Desolation Angels is the wild and soulful story of the legendary road trip that Jack Kerouac took before the publication of On the Road, told through the persona of Jack Duluoz and accompanied by his thinly-disguised Beat cohorts Allen Ginsberg, Gregory Corso and William Burroughs. As they hitch, hop freight trains, walk and talk their way across the world, from California to Mexico, London to Paris and on to opium-ridden Tangiers, Kerouac chronicles their poetry, partying, mountain vigils and spiritual contemplation with unsurpassable energy and humanity.

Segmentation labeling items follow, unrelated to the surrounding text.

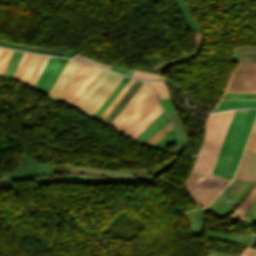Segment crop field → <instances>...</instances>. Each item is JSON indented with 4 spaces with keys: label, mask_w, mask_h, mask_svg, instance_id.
Wrapping results in <instances>:
<instances>
[{
    "label": "crop field",
    "mask_w": 256,
    "mask_h": 256,
    "mask_svg": "<svg viewBox=\"0 0 256 256\" xmlns=\"http://www.w3.org/2000/svg\"><path fill=\"white\" fill-rule=\"evenodd\" d=\"M234 110L210 114L206 136L191 172L210 175Z\"/></svg>",
    "instance_id": "1"
},
{
    "label": "crop field",
    "mask_w": 256,
    "mask_h": 256,
    "mask_svg": "<svg viewBox=\"0 0 256 256\" xmlns=\"http://www.w3.org/2000/svg\"><path fill=\"white\" fill-rule=\"evenodd\" d=\"M123 76L101 70L72 107L92 117Z\"/></svg>",
    "instance_id": "2"
},
{
    "label": "crop field",
    "mask_w": 256,
    "mask_h": 256,
    "mask_svg": "<svg viewBox=\"0 0 256 256\" xmlns=\"http://www.w3.org/2000/svg\"><path fill=\"white\" fill-rule=\"evenodd\" d=\"M160 107L157 94L149 85L115 128L130 136Z\"/></svg>",
    "instance_id": "3"
},
{
    "label": "crop field",
    "mask_w": 256,
    "mask_h": 256,
    "mask_svg": "<svg viewBox=\"0 0 256 256\" xmlns=\"http://www.w3.org/2000/svg\"><path fill=\"white\" fill-rule=\"evenodd\" d=\"M229 181L228 179L191 174L184 187L197 205L207 207Z\"/></svg>",
    "instance_id": "4"
},
{
    "label": "crop field",
    "mask_w": 256,
    "mask_h": 256,
    "mask_svg": "<svg viewBox=\"0 0 256 256\" xmlns=\"http://www.w3.org/2000/svg\"><path fill=\"white\" fill-rule=\"evenodd\" d=\"M247 110H235L212 175L222 176Z\"/></svg>",
    "instance_id": "5"
},
{
    "label": "crop field",
    "mask_w": 256,
    "mask_h": 256,
    "mask_svg": "<svg viewBox=\"0 0 256 256\" xmlns=\"http://www.w3.org/2000/svg\"><path fill=\"white\" fill-rule=\"evenodd\" d=\"M255 115L256 110L247 111V114L245 116L244 122L242 124L241 130L239 132L238 138L236 140L235 146L233 148L232 154L230 156L229 162L227 164L223 176L233 178Z\"/></svg>",
    "instance_id": "6"
},
{
    "label": "crop field",
    "mask_w": 256,
    "mask_h": 256,
    "mask_svg": "<svg viewBox=\"0 0 256 256\" xmlns=\"http://www.w3.org/2000/svg\"><path fill=\"white\" fill-rule=\"evenodd\" d=\"M225 91H256V72H233Z\"/></svg>",
    "instance_id": "7"
},
{
    "label": "crop field",
    "mask_w": 256,
    "mask_h": 256,
    "mask_svg": "<svg viewBox=\"0 0 256 256\" xmlns=\"http://www.w3.org/2000/svg\"><path fill=\"white\" fill-rule=\"evenodd\" d=\"M79 65L80 63L78 62L68 60L67 64L64 67L65 71L62 70L61 74L59 75L52 89L50 90L49 95L59 100L60 96L62 95L63 91L65 90L66 86L73 77Z\"/></svg>",
    "instance_id": "8"
},
{
    "label": "crop field",
    "mask_w": 256,
    "mask_h": 256,
    "mask_svg": "<svg viewBox=\"0 0 256 256\" xmlns=\"http://www.w3.org/2000/svg\"><path fill=\"white\" fill-rule=\"evenodd\" d=\"M256 177V154L245 151L235 178L254 181Z\"/></svg>",
    "instance_id": "9"
},
{
    "label": "crop field",
    "mask_w": 256,
    "mask_h": 256,
    "mask_svg": "<svg viewBox=\"0 0 256 256\" xmlns=\"http://www.w3.org/2000/svg\"><path fill=\"white\" fill-rule=\"evenodd\" d=\"M169 118L165 113L160 114L137 138L136 140L140 142L146 141L150 136L157 132L161 127H163ZM168 124V123H167ZM166 124V125H167Z\"/></svg>",
    "instance_id": "10"
},
{
    "label": "crop field",
    "mask_w": 256,
    "mask_h": 256,
    "mask_svg": "<svg viewBox=\"0 0 256 256\" xmlns=\"http://www.w3.org/2000/svg\"><path fill=\"white\" fill-rule=\"evenodd\" d=\"M241 57L256 58V48H243ZM241 58L235 71H256V59Z\"/></svg>",
    "instance_id": "11"
},
{
    "label": "crop field",
    "mask_w": 256,
    "mask_h": 256,
    "mask_svg": "<svg viewBox=\"0 0 256 256\" xmlns=\"http://www.w3.org/2000/svg\"><path fill=\"white\" fill-rule=\"evenodd\" d=\"M59 61H60V59H58V58L49 57L34 88L41 91V89L43 88L44 84L50 77L51 73L53 72V70L55 69V67L57 66Z\"/></svg>",
    "instance_id": "12"
},
{
    "label": "crop field",
    "mask_w": 256,
    "mask_h": 256,
    "mask_svg": "<svg viewBox=\"0 0 256 256\" xmlns=\"http://www.w3.org/2000/svg\"><path fill=\"white\" fill-rule=\"evenodd\" d=\"M232 107H256V100H220L214 111Z\"/></svg>",
    "instance_id": "13"
},
{
    "label": "crop field",
    "mask_w": 256,
    "mask_h": 256,
    "mask_svg": "<svg viewBox=\"0 0 256 256\" xmlns=\"http://www.w3.org/2000/svg\"><path fill=\"white\" fill-rule=\"evenodd\" d=\"M129 78L124 77L123 80L119 83V85L115 88V90L111 93V95L106 99V101L102 104V106L98 109V111L94 114L93 118L99 119L102 113L106 110V108L110 105L113 99L117 96V94L121 91L124 85L128 82Z\"/></svg>",
    "instance_id": "14"
},
{
    "label": "crop field",
    "mask_w": 256,
    "mask_h": 256,
    "mask_svg": "<svg viewBox=\"0 0 256 256\" xmlns=\"http://www.w3.org/2000/svg\"><path fill=\"white\" fill-rule=\"evenodd\" d=\"M256 197V187L255 189L249 194L247 199L240 205V207L235 211L231 218L243 220L251 203Z\"/></svg>",
    "instance_id": "15"
},
{
    "label": "crop field",
    "mask_w": 256,
    "mask_h": 256,
    "mask_svg": "<svg viewBox=\"0 0 256 256\" xmlns=\"http://www.w3.org/2000/svg\"><path fill=\"white\" fill-rule=\"evenodd\" d=\"M149 84L143 83V85L138 89V91L134 94V96L130 99V101L125 105V107L121 110V112L117 115V117L110 124L115 127L116 124L121 120V118L125 115V113L129 110V108L134 104V102L138 99V97L142 94V92L147 88Z\"/></svg>",
    "instance_id": "16"
},
{
    "label": "crop field",
    "mask_w": 256,
    "mask_h": 256,
    "mask_svg": "<svg viewBox=\"0 0 256 256\" xmlns=\"http://www.w3.org/2000/svg\"><path fill=\"white\" fill-rule=\"evenodd\" d=\"M67 60L61 59L58 66L52 73L51 77L45 84L44 88L42 89V92L48 94L49 90L51 89L52 85L54 84L55 80L57 79L58 75L60 74L61 70L63 69L64 65L66 64Z\"/></svg>",
    "instance_id": "17"
},
{
    "label": "crop field",
    "mask_w": 256,
    "mask_h": 256,
    "mask_svg": "<svg viewBox=\"0 0 256 256\" xmlns=\"http://www.w3.org/2000/svg\"><path fill=\"white\" fill-rule=\"evenodd\" d=\"M22 53L23 52L13 51L12 56L9 60V63L6 67V70L3 74L4 76L12 77Z\"/></svg>",
    "instance_id": "18"
},
{
    "label": "crop field",
    "mask_w": 256,
    "mask_h": 256,
    "mask_svg": "<svg viewBox=\"0 0 256 256\" xmlns=\"http://www.w3.org/2000/svg\"><path fill=\"white\" fill-rule=\"evenodd\" d=\"M100 69L94 67L89 76L86 78L82 86L79 88L77 93L74 95L72 100L69 102V105H73V103L77 100V98L82 94V92L86 89V87L90 84V82L95 78V76L99 73Z\"/></svg>",
    "instance_id": "19"
},
{
    "label": "crop field",
    "mask_w": 256,
    "mask_h": 256,
    "mask_svg": "<svg viewBox=\"0 0 256 256\" xmlns=\"http://www.w3.org/2000/svg\"><path fill=\"white\" fill-rule=\"evenodd\" d=\"M221 99H256V92H225Z\"/></svg>",
    "instance_id": "20"
},
{
    "label": "crop field",
    "mask_w": 256,
    "mask_h": 256,
    "mask_svg": "<svg viewBox=\"0 0 256 256\" xmlns=\"http://www.w3.org/2000/svg\"><path fill=\"white\" fill-rule=\"evenodd\" d=\"M31 55L32 54L26 53V52L23 53V55L20 59V62L18 64L17 68H16V71H15L13 77H12L13 79H16L18 81L20 80Z\"/></svg>",
    "instance_id": "21"
},
{
    "label": "crop field",
    "mask_w": 256,
    "mask_h": 256,
    "mask_svg": "<svg viewBox=\"0 0 256 256\" xmlns=\"http://www.w3.org/2000/svg\"><path fill=\"white\" fill-rule=\"evenodd\" d=\"M47 59H48L47 56H43V55L40 56V58L38 60V63L35 67V70H34L32 76H31V79H30L29 83H28L29 85L34 87V85H35V83H36V81H37V79H38L46 61H47Z\"/></svg>",
    "instance_id": "22"
},
{
    "label": "crop field",
    "mask_w": 256,
    "mask_h": 256,
    "mask_svg": "<svg viewBox=\"0 0 256 256\" xmlns=\"http://www.w3.org/2000/svg\"><path fill=\"white\" fill-rule=\"evenodd\" d=\"M39 56L40 55H36V54L32 55L28 65H27V68H26V70H25V72H24V74H23V76L20 80L21 82H24L26 84L28 83Z\"/></svg>",
    "instance_id": "23"
},
{
    "label": "crop field",
    "mask_w": 256,
    "mask_h": 256,
    "mask_svg": "<svg viewBox=\"0 0 256 256\" xmlns=\"http://www.w3.org/2000/svg\"><path fill=\"white\" fill-rule=\"evenodd\" d=\"M176 140L174 129L170 130L166 135H164L160 140H158L152 147L161 149L168 145L169 143Z\"/></svg>",
    "instance_id": "24"
},
{
    "label": "crop field",
    "mask_w": 256,
    "mask_h": 256,
    "mask_svg": "<svg viewBox=\"0 0 256 256\" xmlns=\"http://www.w3.org/2000/svg\"><path fill=\"white\" fill-rule=\"evenodd\" d=\"M149 83L155 86L160 98L170 97L167 82L152 81Z\"/></svg>",
    "instance_id": "25"
},
{
    "label": "crop field",
    "mask_w": 256,
    "mask_h": 256,
    "mask_svg": "<svg viewBox=\"0 0 256 256\" xmlns=\"http://www.w3.org/2000/svg\"><path fill=\"white\" fill-rule=\"evenodd\" d=\"M12 51L10 49L0 48V75L3 74Z\"/></svg>",
    "instance_id": "26"
},
{
    "label": "crop field",
    "mask_w": 256,
    "mask_h": 256,
    "mask_svg": "<svg viewBox=\"0 0 256 256\" xmlns=\"http://www.w3.org/2000/svg\"><path fill=\"white\" fill-rule=\"evenodd\" d=\"M132 77L140 78V79H155V78H163L162 75L146 72V71H140V70H133Z\"/></svg>",
    "instance_id": "27"
},
{
    "label": "crop field",
    "mask_w": 256,
    "mask_h": 256,
    "mask_svg": "<svg viewBox=\"0 0 256 256\" xmlns=\"http://www.w3.org/2000/svg\"><path fill=\"white\" fill-rule=\"evenodd\" d=\"M0 45L1 46H7V47H13V48H19V49H25V50H30V51H36V52L55 54V55H59V56L62 55L61 52H55V51H49V50H41V49H34V48H29V47L14 45V44H8V43H3V42H0Z\"/></svg>",
    "instance_id": "28"
},
{
    "label": "crop field",
    "mask_w": 256,
    "mask_h": 256,
    "mask_svg": "<svg viewBox=\"0 0 256 256\" xmlns=\"http://www.w3.org/2000/svg\"><path fill=\"white\" fill-rule=\"evenodd\" d=\"M133 79H130L126 86L122 89V91L118 94L115 100L111 103V105L107 108L104 114L100 117V121L107 115V113L112 109V107L116 104V102L120 99V97L124 94V92L129 88V86L133 83ZM126 93V92H125ZM122 98V97H121ZM109 114V113H108ZM105 119V118H104Z\"/></svg>",
    "instance_id": "29"
},
{
    "label": "crop field",
    "mask_w": 256,
    "mask_h": 256,
    "mask_svg": "<svg viewBox=\"0 0 256 256\" xmlns=\"http://www.w3.org/2000/svg\"><path fill=\"white\" fill-rule=\"evenodd\" d=\"M163 111L161 107L154 115H152L138 130H136L130 137L136 138L159 114Z\"/></svg>",
    "instance_id": "30"
},
{
    "label": "crop field",
    "mask_w": 256,
    "mask_h": 256,
    "mask_svg": "<svg viewBox=\"0 0 256 256\" xmlns=\"http://www.w3.org/2000/svg\"><path fill=\"white\" fill-rule=\"evenodd\" d=\"M245 149L256 152V122Z\"/></svg>",
    "instance_id": "31"
},
{
    "label": "crop field",
    "mask_w": 256,
    "mask_h": 256,
    "mask_svg": "<svg viewBox=\"0 0 256 256\" xmlns=\"http://www.w3.org/2000/svg\"><path fill=\"white\" fill-rule=\"evenodd\" d=\"M74 58H75V59H79V60L86 61V62H88V63L94 64V65H97V66H100V67H103V68H107V69H109V67H110V66H108V65H105V64H102V63H100V62H97V61H94V60H92V59H89V58H86V57H84V56H81V55H79V54H76Z\"/></svg>",
    "instance_id": "32"
},
{
    "label": "crop field",
    "mask_w": 256,
    "mask_h": 256,
    "mask_svg": "<svg viewBox=\"0 0 256 256\" xmlns=\"http://www.w3.org/2000/svg\"><path fill=\"white\" fill-rule=\"evenodd\" d=\"M240 256H256V249L247 246Z\"/></svg>",
    "instance_id": "33"
},
{
    "label": "crop field",
    "mask_w": 256,
    "mask_h": 256,
    "mask_svg": "<svg viewBox=\"0 0 256 256\" xmlns=\"http://www.w3.org/2000/svg\"><path fill=\"white\" fill-rule=\"evenodd\" d=\"M209 256H211V255H209Z\"/></svg>",
    "instance_id": "34"
},
{
    "label": "crop field",
    "mask_w": 256,
    "mask_h": 256,
    "mask_svg": "<svg viewBox=\"0 0 256 256\" xmlns=\"http://www.w3.org/2000/svg\"><path fill=\"white\" fill-rule=\"evenodd\" d=\"M256 181V180H255Z\"/></svg>",
    "instance_id": "35"
}]
</instances>
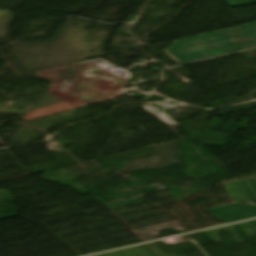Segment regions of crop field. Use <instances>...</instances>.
<instances>
[{
  "label": "crop field",
  "mask_w": 256,
  "mask_h": 256,
  "mask_svg": "<svg viewBox=\"0 0 256 256\" xmlns=\"http://www.w3.org/2000/svg\"><path fill=\"white\" fill-rule=\"evenodd\" d=\"M57 83L53 89L83 103L112 98L124 79L90 62L38 72Z\"/></svg>",
  "instance_id": "crop-field-1"
},
{
  "label": "crop field",
  "mask_w": 256,
  "mask_h": 256,
  "mask_svg": "<svg viewBox=\"0 0 256 256\" xmlns=\"http://www.w3.org/2000/svg\"><path fill=\"white\" fill-rule=\"evenodd\" d=\"M256 48V23L175 41L166 52L180 64Z\"/></svg>",
  "instance_id": "crop-field-2"
},
{
  "label": "crop field",
  "mask_w": 256,
  "mask_h": 256,
  "mask_svg": "<svg viewBox=\"0 0 256 256\" xmlns=\"http://www.w3.org/2000/svg\"><path fill=\"white\" fill-rule=\"evenodd\" d=\"M206 212L220 219L221 221L228 223L237 220L256 217V205L250 204H234L225 207L206 210Z\"/></svg>",
  "instance_id": "crop-field-3"
},
{
  "label": "crop field",
  "mask_w": 256,
  "mask_h": 256,
  "mask_svg": "<svg viewBox=\"0 0 256 256\" xmlns=\"http://www.w3.org/2000/svg\"><path fill=\"white\" fill-rule=\"evenodd\" d=\"M225 187L234 201L256 202V181L254 178L231 182Z\"/></svg>",
  "instance_id": "crop-field-4"
},
{
  "label": "crop field",
  "mask_w": 256,
  "mask_h": 256,
  "mask_svg": "<svg viewBox=\"0 0 256 256\" xmlns=\"http://www.w3.org/2000/svg\"><path fill=\"white\" fill-rule=\"evenodd\" d=\"M232 7L255 4V0H226Z\"/></svg>",
  "instance_id": "crop-field-5"
},
{
  "label": "crop field",
  "mask_w": 256,
  "mask_h": 256,
  "mask_svg": "<svg viewBox=\"0 0 256 256\" xmlns=\"http://www.w3.org/2000/svg\"><path fill=\"white\" fill-rule=\"evenodd\" d=\"M252 223H254L256 225V219L255 220H251Z\"/></svg>",
  "instance_id": "crop-field-6"
}]
</instances>
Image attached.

'Nerve-jangling, sentimental, sincere and funny' Sunday Times

Reviews

  • Nerve-jangling, sentimental, sincere and funny
    Sunday Times

About the author

Jack Kerouac

Jack Kerouac was born in Lowell, Massachusetts, in 1922. Educated by Jesuit brothers in Lowell, he decided to become a writer at age seventeen and developed his own writing style, which he called 'spontaneous prose'. He used this technique to record the life of the American 'traveler' and the experiences of the Beat Generation, most memorably in On the Road and also in The Subterraneans and The Dharma Bums. His other works include Big Sur, Desolation Angels, Lonesome Traveler, Visions of Gerard, Tristessa, and a book of poetry called Mexico City Blues. Jack Kerouac died in 1969.